The Sarasota area is a wonderful place to call home and a special place to vacation throughout the year. Along with helping customers find their forever homes, we work with a plethora of people looking to buy investment properties. Everything from flips, long/short term lease opportunities and vacation rentals. Earlier this week, I came across this article from Inman.com providing readers with some great, mindful tips for taking on an investment property, but specifically giving advice on how to finance an investment property. Not everyone has hundreds of thousands of dollars on hand, but still want to make proactive decisions for their future. If you've been thinking of financing an investment property, check out this post.
It’s been on your mind for more than a while. Your job is stable, the housing market is looking up and a friend has started renting on Airbnb and can’t stop raving about the extra income. Could you, too, afford an investment rental property? Do you have the credit history and the income to go from homeowner to real estate investor by this time next year?
The short answer is that, even if you don’t make more than six figures, you can still finance an investment property — one that you can either rent out yourself or hand over to a management company to do the heavy lifting for you. But an investment of any kind takes planning, dedication and some top-notch money management. Here are some tips for financing that dream rental or other type of investment property like a pro.
“Investment properties represent a higher risk to lenders – after all, in tough times, buyers will stop making payments on their investment properties before the home they live in,” Matthew Frankel, CFP, senior analyst for Millionacres, a real estate investing brand by The Motley Fool, told Inman. “The best way to mitigate the interest rate difference is to work on your credit score, build up your reserves, and generally make yourself the most attractive borrower as possible.”
Investment loans are a much higher risk than one’s primary house — as a result, lenders usually require higher down payments and give higher interest rates. While this shouldn’t scare you off from wanting to invest, financial analyst Todd Huettner advises improving your credit score and having at least 20 percent of the property price (30 percent is, naturally, better) saved for a down payment. And that’s just the beginning. You also need to have enough saved for periods of no rentals, current and future repairs, long-term maintenance, and other unexpected problems.
It is going to be pricey, but if owning an investment property is your dream, make a tight budget and put aside a set amount of money each month to have a lump sum that slowly increases over time.
“My advice is to be able to cover your regular bills and the monthly cost of the new home for 12 months from additional savings beyond emergency savings to put yourself in the best position to buy your first rental home,” Huettner told Inman.
Conventional vs. Unconventional Financing:
Pure scrimping is not likely to get you to where you need to be all on its own. You also need to consider various loan options. A conventional loan — a fixed interest rate mortgage from a bank or other lender — is great but may be harder to obtain when you’re thinking investment properties. Frankel advises looking among asset-based lenders or finding an investor who is also looking to make money from real estate. These types of lenders look at the property’s potential and your likelihood of paying the loan back rather than your income.

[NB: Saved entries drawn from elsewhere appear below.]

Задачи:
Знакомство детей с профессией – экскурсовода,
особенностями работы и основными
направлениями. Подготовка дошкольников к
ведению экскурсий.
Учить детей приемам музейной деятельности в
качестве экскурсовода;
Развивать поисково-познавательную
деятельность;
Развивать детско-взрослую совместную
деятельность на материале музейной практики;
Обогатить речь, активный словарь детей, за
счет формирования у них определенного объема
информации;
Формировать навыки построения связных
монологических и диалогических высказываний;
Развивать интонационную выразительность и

“They won’t consider your personal income, and only base your approval on your credit and the cash flow of the investment property,” he said. “The drawback is that these loans typically have significantly higher interest rates than comparable conventional loans.”
Think And Plan In Terms Of The Future:
Investment properties are, at the core, a way of forward thinking — you’re putting money into what you believe will bring you more value further down the road. And to guess in an educated way, you need to consider a multitude of factors. How much income and savings do you have? How much debt do you have? Where do you want to buy a rental property? How much will you be able to charge for rent? Do you want to be a landlord or just sit back and watch the income come in? Huettner advises looking not only at your current income-to-debt ratio but also analyzing how much the property is expected to bring in based on things such as market predictions and current scans of rentals in the area.
“It comes down to down payment, reserve assets, and debt relative to income and the cost of the property including mortgage, taxes, insurance, HOA,” he said.
Consider Pulling Money Out Of An Existing Property:
If you own your main home, you may want to consider pulling cash out of that to use for a rental. According to Huettner, that will be a way to get the property you want quickly. You’ll be able to put down a higher down payment or, depending on how much you can pull out, will not have to struggle to get approved for a loan with not-so-great conditions. But naturally, this strategy comes with its own share of risks and problems — make sure to reread the conditions of your current mortgage and carefully evaluate how much the second property is expected to bring in versus the percent you’ll have to pay by increasing your mortgage.
“[Another option is to] turn your current residence into a rental and go buy a new home where you can put down as little as 5 percent,” said Huettner.
Expect The Unexpected:
But surprises, both good and bad, will come even after you’ve laid out all your finances, looked at market conditions and evaluated risk-to-return ratios. Getting approved will take longer. Closing will take longer. Tenants may not come in right away. The property’s expenses may keep you from seeing real returns even after you’ve started renting. All investments come with a certain degree of risk and uncertainty — that’s when the financial safety net becomes particularly helpful.
“If you aren’t a high earner, it becomes more important to be fully prepared for any unforeseen expenses before buying,” said Frankel. “In other words, you not only need to have a down payment, but I’d also suggest having at least six months of expenses, including mortgage payments, in reserve.”